What was ‘incredibly counter-intuitive’, he said, was where the gap was highest:
‘You will automatically assume that the areas where the rent is proportionately higher than the cost of your mortgage would be in the South and South East. It’s not. The area where generation rent is suffering more is in Yorkshire and Humber and in the North East.’
And his conclusion for housing policy is that: ‘If you really, really wanted to help those who are currently in rented accommodation and want to own their own homes, then the focus shouldn’t necessarily be geographically where it’s been beforehand.’
Whether he really believes this or (more likely) he is just cherry-picking politically convenient evidence, it’s worth stepping back to examine what he is saying.
It’s true that rental costs are higher relative to mortgage costs in the North but that’s also the reason why buy-to-let yields are higher: house prices are far more affordable so that it takes a smaller mortgage to buy a property.
In the South East, by contrast, house prices are driven up on the demand side by higher incomes, cheap credit and expectations of asset appreciation but rents are still limited by the incomes of renters so yields are much lower.
By coincidence, just as the prime minister was speaking, the Office for National Statistics was publishing new data on regional rental affordability t that shows the true plight of Generation Rent and the true scale of the need for affordable housing.
From this, the East Midlands and North West emerge as the only parts of the country where people on lower quartile earnings can afford lower quartile rents (with affordable defined as spending more than 30 per cent of your income on rent).
Yorkshire and the Humber, the West Midlands and the North East are the next most affordable regions but even there lower quartile rents are unaffordable for lower earners and median rents are unaffordable for median earners.
At the bottom of the affordability table, in London only higher income households can afford to let a home without spending more than 30 per cent of their income on rent.
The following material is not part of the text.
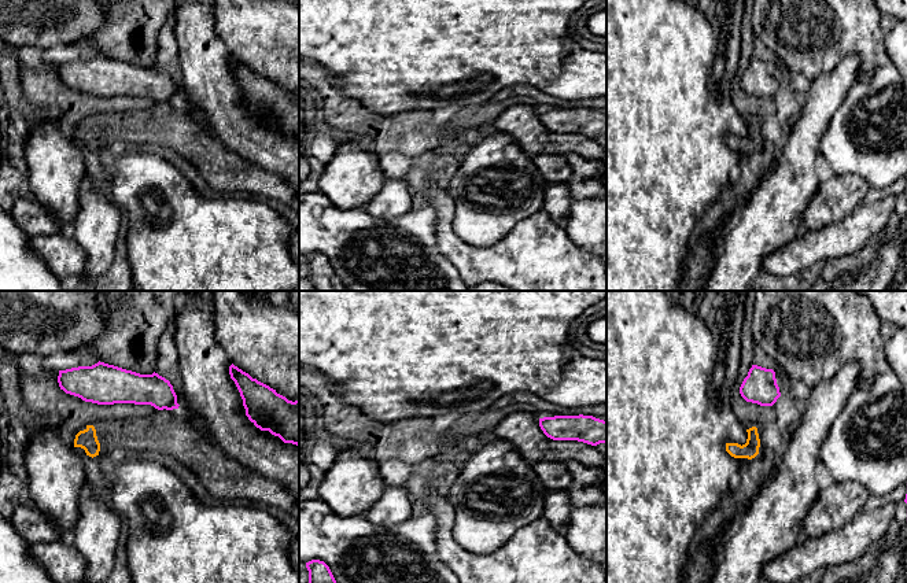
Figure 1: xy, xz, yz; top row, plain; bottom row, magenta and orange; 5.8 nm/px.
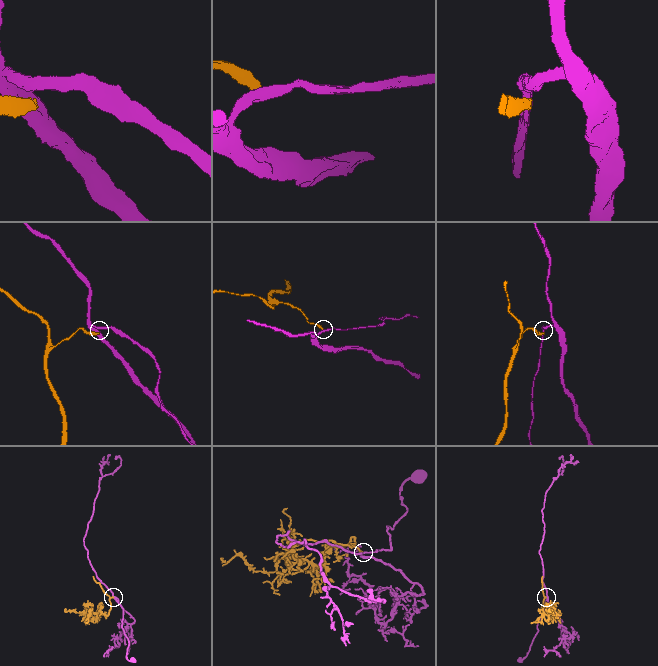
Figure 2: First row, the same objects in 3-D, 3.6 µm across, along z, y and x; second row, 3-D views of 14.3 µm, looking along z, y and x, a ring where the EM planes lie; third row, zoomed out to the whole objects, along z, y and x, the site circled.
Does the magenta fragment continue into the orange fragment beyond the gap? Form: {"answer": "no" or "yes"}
{"answer": "no"}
By contrast, Yorkshire and the Humber and the North East, the two regions identified by Gove, have the lowest house prices in the country and the lowest mortgage costs as a percentage of incomes for first-time buyers in the country.
And one reason for that is that they are already building more new homes in relation to population growth than elsewhere. Savills estimates that over the last decade the population of the North East has grown by 1.3 new people for each new home built, whereas in London the population grew by 3.4 new people per home.
Levelling up might make a marginal difference in areas where the affordability crisis is most acute if it makes London and the South East less of a magnet for people looking for high-paid jobs in future but it will do nothing to tackle the existing affordability crisis.
Will Heaven, director of policy at Policy Exchange, sums up the new policy like this: ‘Don’t vastly increase the supply of houses in the south-east, perhaps, but aim to reduce the demand for them with higher rates of building in the north. The fact that there are far fewer northern Nimbys than there are in the south – so less of a political battle ahead on this – surely seals the deal.’
If the political battle seems to be almost over , the battle over affordability is about to get even more acute.
Gove did make some encouraging statements about the value of social housing but, with the spending review weeks away, could there be a temptation to ‘level up’ funding for affordable housing too?
The Conservative conference has been full of breezy assurances that petrol queues, empty supermarket shelves and slaughtered pigs are evidence of a broken economic model that can be fixed if only we transition to a high-wage, high-productivity economy.
The new strategy for ‘fixing the broken housing market’ may be politically convenient but it seems about as likely to work as those same pigs learning to fly.